> [What needs to be done]:
Copy the lines from the start of the rows through the line containing "his explicit refusal", swapping each "games" for "puzzles" and leaving everything else as it is.

BEGIN Data to examine

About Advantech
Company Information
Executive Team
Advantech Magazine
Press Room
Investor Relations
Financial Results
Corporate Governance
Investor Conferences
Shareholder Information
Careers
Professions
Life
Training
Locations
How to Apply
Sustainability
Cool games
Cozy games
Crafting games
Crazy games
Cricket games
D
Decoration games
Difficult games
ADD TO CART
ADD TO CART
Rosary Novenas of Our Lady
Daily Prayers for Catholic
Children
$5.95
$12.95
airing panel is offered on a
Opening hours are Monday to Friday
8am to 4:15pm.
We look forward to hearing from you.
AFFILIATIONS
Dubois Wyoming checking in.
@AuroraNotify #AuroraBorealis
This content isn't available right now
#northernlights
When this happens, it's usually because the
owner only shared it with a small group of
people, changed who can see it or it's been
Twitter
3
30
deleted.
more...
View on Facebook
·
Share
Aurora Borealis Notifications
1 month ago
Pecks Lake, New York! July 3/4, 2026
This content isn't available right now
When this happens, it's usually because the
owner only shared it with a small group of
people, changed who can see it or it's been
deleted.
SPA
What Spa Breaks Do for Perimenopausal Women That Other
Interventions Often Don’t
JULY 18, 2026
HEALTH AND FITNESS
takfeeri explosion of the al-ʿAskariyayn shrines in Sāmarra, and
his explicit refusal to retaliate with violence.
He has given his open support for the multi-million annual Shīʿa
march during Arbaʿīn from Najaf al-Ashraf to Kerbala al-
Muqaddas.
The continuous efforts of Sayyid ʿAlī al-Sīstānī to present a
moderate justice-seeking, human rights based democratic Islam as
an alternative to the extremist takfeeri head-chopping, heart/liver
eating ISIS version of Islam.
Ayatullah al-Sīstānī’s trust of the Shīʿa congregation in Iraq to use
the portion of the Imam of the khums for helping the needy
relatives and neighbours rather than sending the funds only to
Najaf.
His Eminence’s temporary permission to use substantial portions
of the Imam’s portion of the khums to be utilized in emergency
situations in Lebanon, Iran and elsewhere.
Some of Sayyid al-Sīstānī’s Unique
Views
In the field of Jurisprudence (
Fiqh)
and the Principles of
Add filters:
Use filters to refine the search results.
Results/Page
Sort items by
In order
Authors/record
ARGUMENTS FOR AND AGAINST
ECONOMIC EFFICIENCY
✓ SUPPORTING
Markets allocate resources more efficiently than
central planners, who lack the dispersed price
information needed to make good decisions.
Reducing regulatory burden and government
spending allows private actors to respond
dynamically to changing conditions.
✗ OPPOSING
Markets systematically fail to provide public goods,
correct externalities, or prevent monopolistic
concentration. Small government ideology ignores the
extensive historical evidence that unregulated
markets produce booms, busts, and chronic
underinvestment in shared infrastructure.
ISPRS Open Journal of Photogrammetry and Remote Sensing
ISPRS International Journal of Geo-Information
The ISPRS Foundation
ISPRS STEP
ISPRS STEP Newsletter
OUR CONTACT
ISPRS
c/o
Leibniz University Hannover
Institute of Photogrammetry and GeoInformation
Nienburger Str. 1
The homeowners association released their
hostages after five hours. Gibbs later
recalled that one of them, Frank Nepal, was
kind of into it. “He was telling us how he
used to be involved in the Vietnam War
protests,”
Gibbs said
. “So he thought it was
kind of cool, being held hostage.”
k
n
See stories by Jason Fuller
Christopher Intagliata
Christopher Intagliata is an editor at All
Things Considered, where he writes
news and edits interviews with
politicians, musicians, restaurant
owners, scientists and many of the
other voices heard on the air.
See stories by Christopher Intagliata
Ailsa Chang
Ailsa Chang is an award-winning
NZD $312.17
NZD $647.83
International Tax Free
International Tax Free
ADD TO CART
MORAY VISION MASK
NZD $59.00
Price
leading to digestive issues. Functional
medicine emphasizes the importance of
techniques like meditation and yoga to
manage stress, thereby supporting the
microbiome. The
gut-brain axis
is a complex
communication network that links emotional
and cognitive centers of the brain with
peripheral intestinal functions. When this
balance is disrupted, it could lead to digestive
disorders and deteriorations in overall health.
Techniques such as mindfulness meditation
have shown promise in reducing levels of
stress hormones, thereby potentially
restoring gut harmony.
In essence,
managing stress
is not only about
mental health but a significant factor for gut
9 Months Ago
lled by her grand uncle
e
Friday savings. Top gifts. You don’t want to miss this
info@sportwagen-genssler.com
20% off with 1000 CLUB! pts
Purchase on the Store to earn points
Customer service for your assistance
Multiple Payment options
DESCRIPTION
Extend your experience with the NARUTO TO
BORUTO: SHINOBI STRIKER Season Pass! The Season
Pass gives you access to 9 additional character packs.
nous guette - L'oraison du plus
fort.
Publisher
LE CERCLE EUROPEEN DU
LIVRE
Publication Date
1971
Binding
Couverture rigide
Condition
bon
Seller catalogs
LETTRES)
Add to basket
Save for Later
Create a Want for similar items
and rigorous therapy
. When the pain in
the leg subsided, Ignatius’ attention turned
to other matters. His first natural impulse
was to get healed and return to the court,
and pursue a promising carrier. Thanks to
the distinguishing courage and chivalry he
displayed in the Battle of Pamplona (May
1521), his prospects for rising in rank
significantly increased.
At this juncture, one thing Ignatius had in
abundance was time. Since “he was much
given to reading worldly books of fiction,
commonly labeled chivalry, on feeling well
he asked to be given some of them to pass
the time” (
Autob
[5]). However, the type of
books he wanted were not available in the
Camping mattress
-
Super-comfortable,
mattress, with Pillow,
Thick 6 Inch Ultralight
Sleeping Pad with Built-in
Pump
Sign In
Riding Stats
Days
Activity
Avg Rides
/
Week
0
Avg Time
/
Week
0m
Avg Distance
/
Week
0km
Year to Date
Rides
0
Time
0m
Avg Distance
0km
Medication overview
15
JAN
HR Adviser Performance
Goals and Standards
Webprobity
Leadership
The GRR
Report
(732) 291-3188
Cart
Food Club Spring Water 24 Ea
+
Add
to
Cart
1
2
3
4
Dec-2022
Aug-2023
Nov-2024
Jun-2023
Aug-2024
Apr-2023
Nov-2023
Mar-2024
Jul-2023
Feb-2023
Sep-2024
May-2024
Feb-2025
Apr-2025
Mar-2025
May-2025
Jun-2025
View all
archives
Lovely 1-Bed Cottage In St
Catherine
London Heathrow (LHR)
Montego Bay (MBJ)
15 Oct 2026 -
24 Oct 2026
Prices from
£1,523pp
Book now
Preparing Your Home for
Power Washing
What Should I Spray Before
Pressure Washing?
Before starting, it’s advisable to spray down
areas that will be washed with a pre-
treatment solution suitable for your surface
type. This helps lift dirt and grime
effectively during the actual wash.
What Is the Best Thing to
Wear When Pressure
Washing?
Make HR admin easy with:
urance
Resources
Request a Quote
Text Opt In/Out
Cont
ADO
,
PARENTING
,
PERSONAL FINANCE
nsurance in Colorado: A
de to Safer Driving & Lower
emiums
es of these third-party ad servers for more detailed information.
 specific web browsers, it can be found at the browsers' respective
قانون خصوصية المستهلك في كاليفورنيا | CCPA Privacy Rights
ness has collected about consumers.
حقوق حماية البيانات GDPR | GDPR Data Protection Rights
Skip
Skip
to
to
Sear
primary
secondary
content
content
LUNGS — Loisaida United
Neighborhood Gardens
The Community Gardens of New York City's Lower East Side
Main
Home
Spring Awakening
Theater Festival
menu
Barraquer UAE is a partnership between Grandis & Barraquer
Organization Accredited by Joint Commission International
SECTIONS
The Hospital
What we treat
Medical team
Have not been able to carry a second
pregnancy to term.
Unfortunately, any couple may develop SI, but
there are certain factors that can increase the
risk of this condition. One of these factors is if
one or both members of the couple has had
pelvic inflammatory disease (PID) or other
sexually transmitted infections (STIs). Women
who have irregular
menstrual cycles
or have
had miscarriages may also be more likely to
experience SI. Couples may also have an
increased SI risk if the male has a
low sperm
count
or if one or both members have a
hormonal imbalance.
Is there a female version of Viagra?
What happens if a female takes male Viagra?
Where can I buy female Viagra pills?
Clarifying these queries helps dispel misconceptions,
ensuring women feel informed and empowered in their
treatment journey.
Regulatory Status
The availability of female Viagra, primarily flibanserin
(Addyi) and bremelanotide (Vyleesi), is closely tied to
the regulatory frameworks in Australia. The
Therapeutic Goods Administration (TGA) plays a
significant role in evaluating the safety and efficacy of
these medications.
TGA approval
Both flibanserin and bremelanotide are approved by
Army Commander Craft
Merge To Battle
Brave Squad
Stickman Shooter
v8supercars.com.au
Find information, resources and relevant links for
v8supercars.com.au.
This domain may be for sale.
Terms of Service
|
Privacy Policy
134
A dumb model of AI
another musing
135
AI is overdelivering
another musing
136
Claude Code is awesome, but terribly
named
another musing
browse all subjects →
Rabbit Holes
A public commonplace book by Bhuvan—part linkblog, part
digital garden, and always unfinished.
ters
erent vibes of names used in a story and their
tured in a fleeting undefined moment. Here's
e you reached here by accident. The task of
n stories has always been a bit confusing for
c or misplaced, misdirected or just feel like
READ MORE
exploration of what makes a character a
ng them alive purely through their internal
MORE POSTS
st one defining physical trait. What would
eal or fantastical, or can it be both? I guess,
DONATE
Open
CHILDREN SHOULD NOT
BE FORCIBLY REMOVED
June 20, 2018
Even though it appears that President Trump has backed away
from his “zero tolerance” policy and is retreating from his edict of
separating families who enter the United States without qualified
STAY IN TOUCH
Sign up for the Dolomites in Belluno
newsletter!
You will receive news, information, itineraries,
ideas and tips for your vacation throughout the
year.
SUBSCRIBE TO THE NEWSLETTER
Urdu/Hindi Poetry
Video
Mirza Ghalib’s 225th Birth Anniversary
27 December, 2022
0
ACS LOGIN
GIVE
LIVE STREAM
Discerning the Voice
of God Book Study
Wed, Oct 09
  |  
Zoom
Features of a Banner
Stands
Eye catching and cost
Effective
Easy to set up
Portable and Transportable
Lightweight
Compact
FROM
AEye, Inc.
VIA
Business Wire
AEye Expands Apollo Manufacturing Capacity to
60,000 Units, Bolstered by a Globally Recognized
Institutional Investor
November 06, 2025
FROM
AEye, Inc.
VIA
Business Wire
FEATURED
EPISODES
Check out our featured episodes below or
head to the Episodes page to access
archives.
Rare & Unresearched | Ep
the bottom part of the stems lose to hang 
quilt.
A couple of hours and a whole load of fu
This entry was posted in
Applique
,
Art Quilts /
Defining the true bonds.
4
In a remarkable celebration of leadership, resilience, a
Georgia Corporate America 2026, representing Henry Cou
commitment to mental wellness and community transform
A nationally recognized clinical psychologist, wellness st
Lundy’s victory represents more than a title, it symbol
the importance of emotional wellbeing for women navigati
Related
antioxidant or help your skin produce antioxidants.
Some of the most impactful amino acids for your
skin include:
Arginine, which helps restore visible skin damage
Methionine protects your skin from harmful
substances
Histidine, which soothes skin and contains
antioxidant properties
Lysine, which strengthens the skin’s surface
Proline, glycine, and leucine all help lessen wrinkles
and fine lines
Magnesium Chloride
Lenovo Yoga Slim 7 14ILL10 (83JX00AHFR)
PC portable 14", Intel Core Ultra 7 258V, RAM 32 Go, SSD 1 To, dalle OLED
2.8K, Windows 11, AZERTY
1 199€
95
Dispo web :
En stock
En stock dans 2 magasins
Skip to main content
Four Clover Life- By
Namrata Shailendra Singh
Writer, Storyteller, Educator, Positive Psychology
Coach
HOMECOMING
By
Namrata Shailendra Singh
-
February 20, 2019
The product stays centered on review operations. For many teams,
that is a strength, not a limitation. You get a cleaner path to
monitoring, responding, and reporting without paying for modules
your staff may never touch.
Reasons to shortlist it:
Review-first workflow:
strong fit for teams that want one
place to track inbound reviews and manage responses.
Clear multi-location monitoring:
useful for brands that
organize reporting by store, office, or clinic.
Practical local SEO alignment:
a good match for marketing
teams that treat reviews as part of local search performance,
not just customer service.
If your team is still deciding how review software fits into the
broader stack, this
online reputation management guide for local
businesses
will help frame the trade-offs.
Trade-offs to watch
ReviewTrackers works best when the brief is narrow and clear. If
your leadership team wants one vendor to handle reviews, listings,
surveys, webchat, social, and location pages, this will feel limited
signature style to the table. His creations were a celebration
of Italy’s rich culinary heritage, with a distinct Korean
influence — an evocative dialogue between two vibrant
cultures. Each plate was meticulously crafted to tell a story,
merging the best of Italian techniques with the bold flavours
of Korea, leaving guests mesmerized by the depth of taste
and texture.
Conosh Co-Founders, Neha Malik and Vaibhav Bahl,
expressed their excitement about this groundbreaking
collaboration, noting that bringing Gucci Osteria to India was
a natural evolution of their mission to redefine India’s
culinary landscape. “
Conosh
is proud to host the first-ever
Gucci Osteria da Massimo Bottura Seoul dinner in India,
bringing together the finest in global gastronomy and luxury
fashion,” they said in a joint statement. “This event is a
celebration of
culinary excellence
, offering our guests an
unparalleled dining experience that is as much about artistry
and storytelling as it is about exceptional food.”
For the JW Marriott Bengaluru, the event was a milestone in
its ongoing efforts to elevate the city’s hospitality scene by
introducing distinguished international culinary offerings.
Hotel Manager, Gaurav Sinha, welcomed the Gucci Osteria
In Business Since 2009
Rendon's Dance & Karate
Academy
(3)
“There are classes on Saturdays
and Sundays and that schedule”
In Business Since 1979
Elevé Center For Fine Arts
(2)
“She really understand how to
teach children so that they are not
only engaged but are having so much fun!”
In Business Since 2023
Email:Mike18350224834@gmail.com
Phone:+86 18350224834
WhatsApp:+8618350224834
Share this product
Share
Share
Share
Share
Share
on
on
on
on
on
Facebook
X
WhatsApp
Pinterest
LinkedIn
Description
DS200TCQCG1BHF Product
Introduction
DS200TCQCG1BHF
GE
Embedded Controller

END Data to examine

> [Solution to the exercise]:
About Advantech
Company Information
Executive Team
Advantech Magazine
Press Room
Investor Relations
Financial Results
Corporate Governance
Investor Conferences
Shareholder Information
Careers
Professions
Life
Training
Locations
How to Apply
Sustainability
Cool puzzles
Cozy puzzles
Crafting puzzles
Crazy puzzles
Cricket puzzles
D
Decoration puzzles
Difficult puzzles
ADD TO CART
ADD TO CART
Rosary Novenas of Our Lady
Daily Prayers for Catholic
Children
$5.95
$12.95
airing panel is offered on a
Opening hours are Monday to Friday
8am to 4:15pm.
We look forward to hearing from you.
AFFILIATIONS
Dubois Wyoming checking in.
@AuroraNotify #AuroraBorealis
This content isn't available right now
#northernlights
When this happens, it's usually because the
owner only shared it with a small group of
people, changed who can see it or it's been
Twitter
3
30
deleted.
more...
View on Facebook
·
Share
Aurora Borealis Notifications
1 month ago
Pecks Lake, New York! July 3/4, 2026
This content isn't available right now
When this happens, it's usually because the
owner only shared it with a small group of
people, changed who can see it or it's been
deleted.
SPA
What Spa Breaks Do for Perimenopausal Women That Other
Interventions Often Don’t
JULY 18, 2026
HEALTH AND FITNESS
takfeeri explosion of the al-ʿAskariyayn shrines in Sāmarra, and
his explicit refusal to retaliate with violence.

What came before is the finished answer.